• Gutted Ezra Street agiary was our personal hotline to Ahura Mazda
    Times of India | 17 November 2025
  • My growing-up years were inextricably linked to the Banaji agiary — physically, too, because our rambling 120-year-old house shared a wall with it. My mornings were infused with the fragrance of sandalwood mingling with the mundane aromas from our kitchen.

    The house was part of the same Trust which included an identical but longer, verandah-bordered home of the last, sad remnants of its once-grand founding family, the Maneckjee Rustomjee Banajis.

    The agiary was our personal hotline to ‘Dadaji', Ahura Mazda. Our fingers instinctively flew to our hearts on our way to and from home. As toddlers, we'd be taken every evening to its serene compound with ornamental cape-jasmine trees, ritual pomegranate bush, holy well.

    During exams, it was a daily stop. The atmosphere within assured me divine intervention. The white-robed priest ceremoniously fed sticks of sandalwood to the sacred fire in its 5-ft high gleaming German-silver urn; the orange arabesques leapt and threw shadows on the smoke-darkened walls hung with oil portraits of sombre Banaji sethias.

    The agiary's proudly soaring flames sinking to cold ash became a harsher metaphor of the fate that befell that once-storied family which dined with the governor-general, partly owned the Kidderpore docks and most of its ships.

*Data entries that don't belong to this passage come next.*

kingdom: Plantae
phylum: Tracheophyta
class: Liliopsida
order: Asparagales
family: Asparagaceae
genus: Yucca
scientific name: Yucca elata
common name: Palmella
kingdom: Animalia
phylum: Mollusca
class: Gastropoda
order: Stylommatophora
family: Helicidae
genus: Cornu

    Towards the end of the 60s, with a year's salary due, the sole remaining priest had abandoned his post. My father, who'd been initiated into the higher liturgy like all boys from priestly families, stepped in to keep the sacred fire going, but it could only be temporary. The unpaid durwans began parceling out the vast compound in this bustling electrical goods hub. In later years, my hands would instinctively fly to my heart as I passed, and I'd stop myself, realizing that I was making my reverential gesture to the barbarian kachori wala at the gate.

    The community couldn't intervene because it was a private trust, and had fallen into the hands of the court receiver.

    Through the decades of encroachment, the agiary's marble building stood resolute, even if the no-longer-pristine marble stairs leading to the locked, sanctified hall was patina-ed with pigeon droppings.

    Some years ago, I'd taken a visiting English friend on a tour of my old multi-faith locality. St Andrew's kirk, the more-ornate Portuguese and Armenian churches, the two synagogues all stood proudly ‘in service'. But even the once-open-armed compound entrance of my own fire temple had been overwhelmed by illegal stalls. And now the sacred sentinel of my childhood has totally disappeared. Consumed, ironically, by profane fire.